Emerging Growth Company Status and Smaller Reporting Company Status
We are an "emerging growth company" as defined in the JOBS Act. For so long as we remain an emerging growth company, we are permitted and intend to rely on certain exemptions from various public company reporting requirements, including not being required to have our internal control over financial reporting audited by our independent registered public accounting firm pursuant to Section 404 of the Sarbanes-Oxley Act of 2002, reduced disclosure obligations regarding executive compensation in our periodic reports and proxy statements and exemptions from the requirements of holding a nonbinding advisory vote on executive compensation and any golden parachute payments not previously approved. Accordingly, the information contained herein may be different than the information you receive from other public companies in which you hold stock.
In addition, emerging growth companies can delay adopting new or revised accounting standards issued subsequent to the enactment of the JOBS Act until such time as those standards apply to private companies. We have elected to avail ourselves of this extended transition period for complying with new or revised accounting standards that have different effective dates for public and private companies until the earlier of the date that we (i) are no longer an emerging growth company or (ii) affirmatively and irrevocably opt out of the extended transition period provided in the JOBS Act. As a result, our financial statements may not be comparable to companies that comply with the new or revised accounting pronouncements as of public company effective dates.

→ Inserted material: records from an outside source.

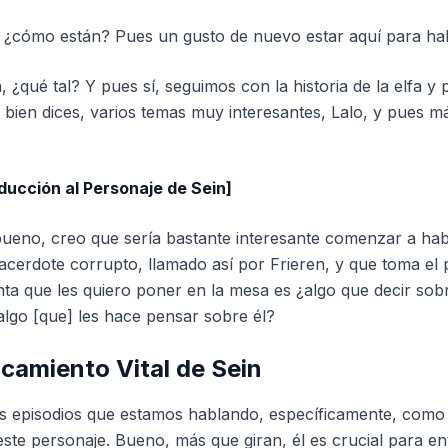
 ¿cómo están? Pues un gusto de nuevo estar aquí para hab
 ¿qué tal? Y pues sí, seguimos con la historia de la elfa 
y bien dices, varios temas muy interesantes, Lalo, y pues m
ducción al Personaje de Sein]
ueno, creo que sería bastante interesante comenzar a hab
cerdote corrupto, llamado así por Frieren, y que toma el 
ta que les quiero poner en la mesa es ¿algo que decir so
lgo [que] les hace pensar sobre él?
ncamiento Vital de Sein
s episodios que estamos hablando, específicamente, como t
 este personaje. Bueno, más que giran, él es crucial para e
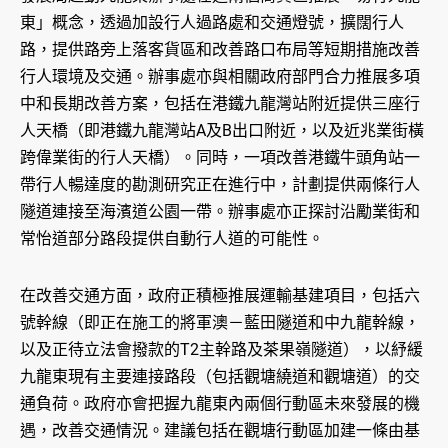
東」概念，透過加設行人過路處和交通燈號，擴闊行人
路，提供路旁上落客貨區和改善路口布局等短期措施改善
行人環境及交通。辦事處亦與相關政府部門合力推展多項
中和長期改善方案，包括在港鐵九龍灣站附近提供三座行
人天橋（即港鐵九龍灣站A及B出口附近，以及近兆業街橫
跨偉業街的行人天橋）。同時，一項改善港鐵牛頭角站一
帶行人暢達度的勘測研究正在進行中，計劃提供兩條行人
隧道連接至海濱道公園一帶。辦事處亦正探討沿勵業街和
常怡道部分路段提供自動行人道的可能性。
在改善交通方面，政府正積極推展運輸基建項目，包括六
號幹線（即正在施工的將軍澳－藍田隧道和中九龍幹線，
以及正待立法會撥款的T2主幹路及茶果嶺隧道），以紓緩
九龍東現有主要連接路段（包括觀塘繞道和觀塘道）的交
通負荷。政府亦會把握九龍東內兩個行動區未來發展的機
遇，改善交通情況。建議包括在觀塘行動區加建一條由基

We will remain an emerging growth company until the earliest of (i) December 31, 2026, (ii) the last day of the fiscal year in which we have total annual gross revenue of at least $1.235 billion, (iii) the last day of the fiscal year in which we are deemed to be a "large accelerated filer" as defined in Rule 12b-2 under the Exchange Act, which would occur if the market value of our common stock held by non-affiliates exceeded $700.0 million as of the
last business day of the second fiscal quarter of such year or (iv) the date on which we have issued more than $1.0 billion in non-convertible debt securities during the prior three-year period.
We are also a "smaller reporting company," as defined in Rule 12b-2 under the Exchange Act. We may continue to be a smaller reporting company if either (i) the market value of our shares held by non-affiliates is less than $250.0 million or (ii) our annual revenue was less than $100.0 million during the most recently completed fiscal year and the market value of our shares held by non-affiliates is less than $700.0 million. If we are a smaller reporting company at the time we cease to be an emerging growth company, we may continue to rely on exemptions from certain disclosure requirements that are available to smaller reporting companies. Specifically, as a smaller reporting company, we may choose to present only the two most recent fiscal years of audited financial statements in our Annual Report on Form 10-K and, similar to emerging growth companies, smaller reporting companies have reduced disclosure obligations regarding executive compensation.